Problem details | Quote the stretch of the passage on running IT like a business from "As technology becomes" through "marketing and HR.".

Excerpt to read |
As technology becomes your business’s most important driver, it is high time you thought about running IT like a business, complete with a CEO, COO, CFO, and heads of marketing and HR.

That’s exactly what Veresh Sita decided to do two years ago, when he became CIO of Alaska Airlines. “For the last 20 years, IT has been focused on automation and driving costs out of the business,” says Sita. “But today, companies are looking to IT to bring digital innovation to the enterprise and reimagine the future. We all need to change the way we fundamentally think about IT.”

From Sita’s perspective, an IT leader who is thinking through a new vision for the company and developing a roadmap for getting there has much more in common with a company’s CEO than in previous decades. “CIOs today look at strategies for transformation and technology acquisitions that help drive the digital agenda,” he says. “Like a CEO, we set the vision, the course, and the strategy.”

Available data |

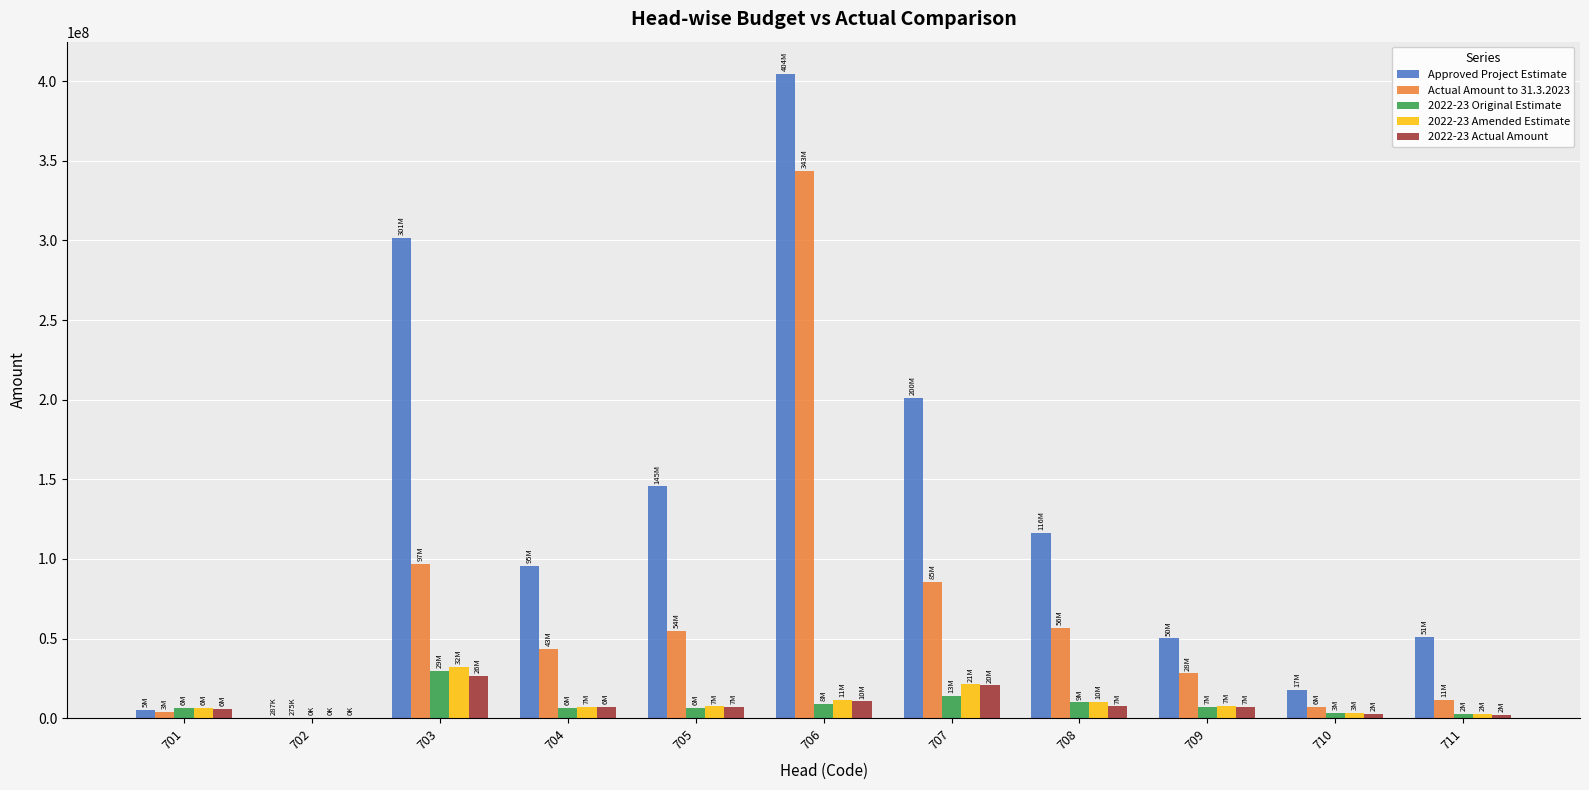

Is the value of Approved Project Estimate at 704 greater than the value of 2022-23 Original Estimate at 706?

Yes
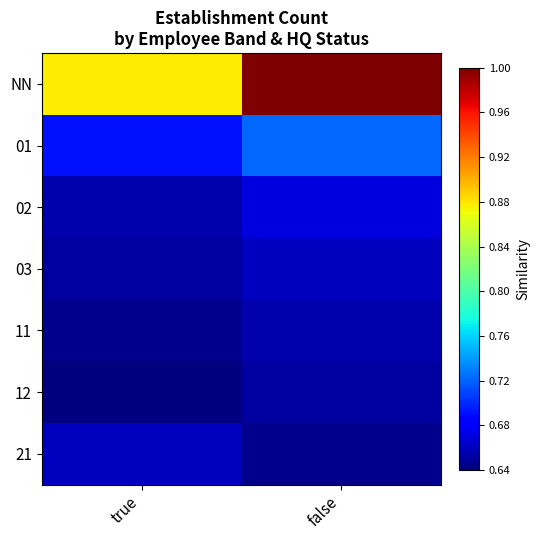

Reading left to right, list all the values displayed in this chart.

NN: true=0.9	false=1.0
01: true=0.7	false=0.7
02: true=0.7	false=0.7
03: true=0.7	false=0.7
11: true=0.6	false=0.7
12: true=0.6	false=0.7
21: true=0.7	false=0.6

Response to this task |
As technology becomes your business’s most important driver, it is high time you thought about running IT like a business, complete with a CEO, COO, CFO, and heads of marketing and HR.